JOAQUIM FILIPE — «CONSCIÊNCIAS E VISITAÇÕES»

 

«Se eu gritar, quem poderá ouvir-me, nas hierarquias dos Anjos? E, se até algum Anjo de súbito me levasse para junto do seu coração (...) Vozes, vozes ouve-as, ó meu coração, como outrora apenas os santos as ouviam...»

Rainer Maria Rilke

 

Habitamos um espaço de desigualdades e inalamos a atmosfera poluída de um mundo que vamos edificando mais ou menos à medida das nossas ambições, nem sempre pautadas pela harmonia das esferas celestes.

Vivemos num mundo onde, um dia, fomos lançados, por Deus, pela Natureza, pelo Destino..., por qualquer entidade que pressentimos que existe algures – quiçá num outro tempo e num outro espaço que não o nosso mas que, no entanto, não é captável pelo conhecimento imediato, pelas sensações habituais que nos colocam em contacto com os objectos quotidianos, ou por qualquer espécie de intuição. Sentimos uma certa aura inquietante, uma certa estranheza que, por vezes, nos visite. Escutamos outros sons, outras vozes, que nos transportam para outros lugares. Intuímos que algo de transcendente paira em nosso redor. Mas quem sabe realmente do que se trata?

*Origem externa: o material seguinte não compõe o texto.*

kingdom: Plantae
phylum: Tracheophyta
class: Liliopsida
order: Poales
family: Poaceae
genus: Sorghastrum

Somos seres errantes, por natureza. Navegantes, por instinto. E sobre esta nossa condição parece não haver dúvidas. Vagueamos sem destino, ao mesmo tempo que desejamos tocar o Infinito e ascender à eternidade. Porém, sabemos que somos mortais, inevitavelmente mortais, mas não suportamos a dor deste estado passageiro. Afinal, e não obstante todas as nossas angústias, amamos a vida, mesmo quando imploramos pela morte, nesses momentos de desespero existencial que apagam da nossa consciência a essencialidade do humano. Eis o paradoxo da Existência que, desde sempre, em nós coexiste.

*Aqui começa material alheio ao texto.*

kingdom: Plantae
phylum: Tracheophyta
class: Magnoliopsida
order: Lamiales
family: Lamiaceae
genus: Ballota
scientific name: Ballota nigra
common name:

As telas que Joaquim Filipe agora nos apresenta, para deleite dos nossos olhos e visitação das nossas consciências – nem sempre despertas para o que realmente importa ver, escutar ou sentir – são a memória, a evocação eternamente viva de tudo isto. Falam dos nossos interiores, da nossa humanidade esquecida, das nossas expectativas mais recônditas. Falam simplesmente da Vida, da nossa própria vida e natureza específica, que, sabe-se lá porquê, deixamos frequentemente adormecer. Na sua presença, surge-nos o grande apelo: acordemos as nossas consciências; deixemo-nos visitar pelo próprio espectáculo do mundo, pelas linhas do destino; pelos "anjos da guarda" que sempre nos vigiam; pela beleza e sublimidade do eterno feminino, pela doçura dos rostos de mulher, pela fonte jorrante que são os seus corpos.

Espantemo-nos, tão-só, perante o mistério da existência de todas as coisas e vislumbremos, o reflectidamente, o futuro que hoje preparamos. Celebremos a Vida e os radicais desígnios da nossa natureza.

O título atribuído a esta exposição, «Consciências e Visitações», encerra em si mesmo o tema aglutinador, o fio condutor que perpassa todos os quadros, não obstante algumas variações, que passam obviamente pela subtileza técnica do pintor. Num tema como este, tão vasto quanto preciso, todos os pormenores são igualmente importantes. Nenhum detalhe pode ser descurado, aquando da interpretação de cada obra, que o artista fez nascer movido pelos traços de uma certa genial idade, envolvido por uma imaginação e perspicácia muito particulares, por uma extraordinária capacidade de mostrar a sua/nossa visão do mundo.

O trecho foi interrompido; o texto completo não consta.